:: Work instructions ::
Your answer should be one number: how many lines of the records hold the string "This".

:: Recorded data ::
————————

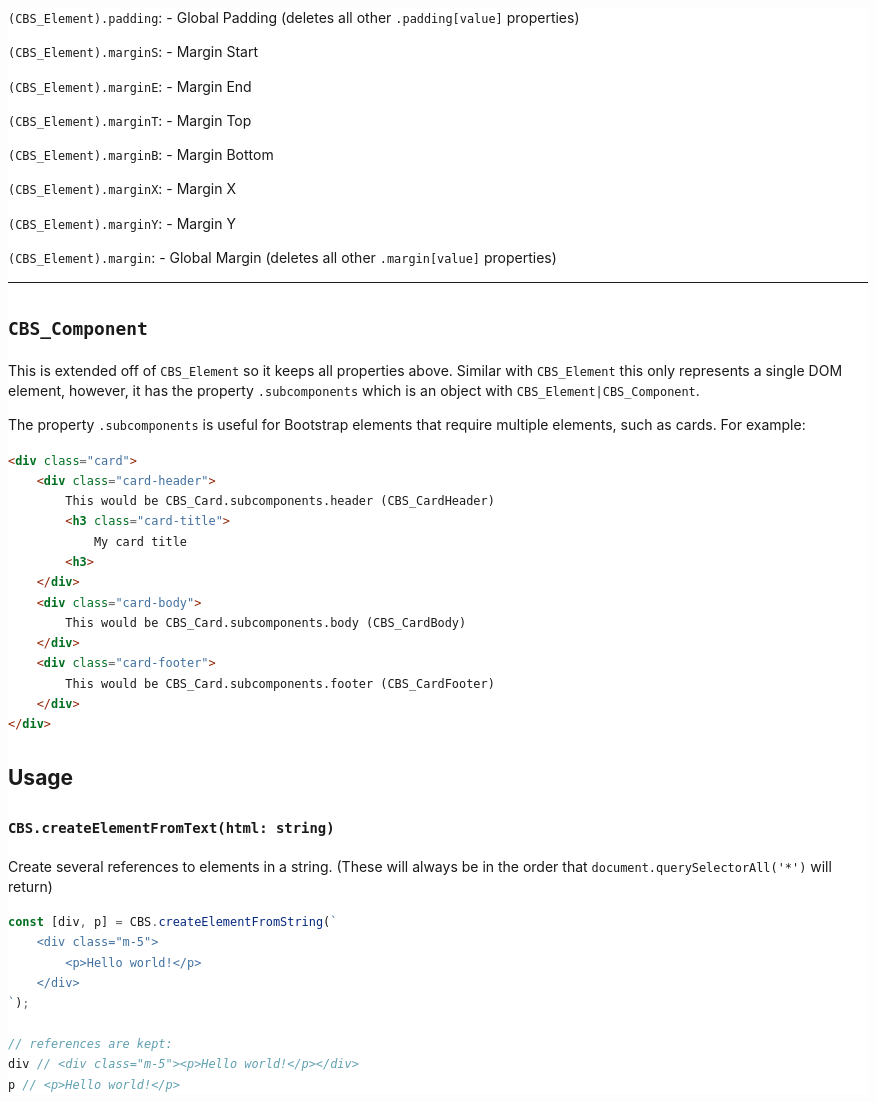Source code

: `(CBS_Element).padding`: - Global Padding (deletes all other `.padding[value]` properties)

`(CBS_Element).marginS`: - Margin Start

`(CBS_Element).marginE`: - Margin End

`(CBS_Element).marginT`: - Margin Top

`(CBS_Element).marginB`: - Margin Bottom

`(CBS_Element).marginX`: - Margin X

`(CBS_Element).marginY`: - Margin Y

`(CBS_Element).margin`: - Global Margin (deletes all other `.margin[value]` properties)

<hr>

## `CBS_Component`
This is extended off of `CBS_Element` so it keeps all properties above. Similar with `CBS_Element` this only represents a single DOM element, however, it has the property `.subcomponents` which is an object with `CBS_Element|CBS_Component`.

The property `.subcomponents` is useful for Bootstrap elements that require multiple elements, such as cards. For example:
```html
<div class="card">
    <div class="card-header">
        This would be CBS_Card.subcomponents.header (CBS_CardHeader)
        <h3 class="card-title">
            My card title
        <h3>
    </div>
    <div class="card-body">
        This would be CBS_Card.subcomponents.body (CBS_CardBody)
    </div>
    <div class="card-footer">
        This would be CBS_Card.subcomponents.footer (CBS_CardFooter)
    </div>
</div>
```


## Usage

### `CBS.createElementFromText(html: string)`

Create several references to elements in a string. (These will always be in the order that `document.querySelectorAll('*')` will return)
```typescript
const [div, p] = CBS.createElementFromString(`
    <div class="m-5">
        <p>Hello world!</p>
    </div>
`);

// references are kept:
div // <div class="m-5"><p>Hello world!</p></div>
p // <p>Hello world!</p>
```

————————

:: Task answer ::
4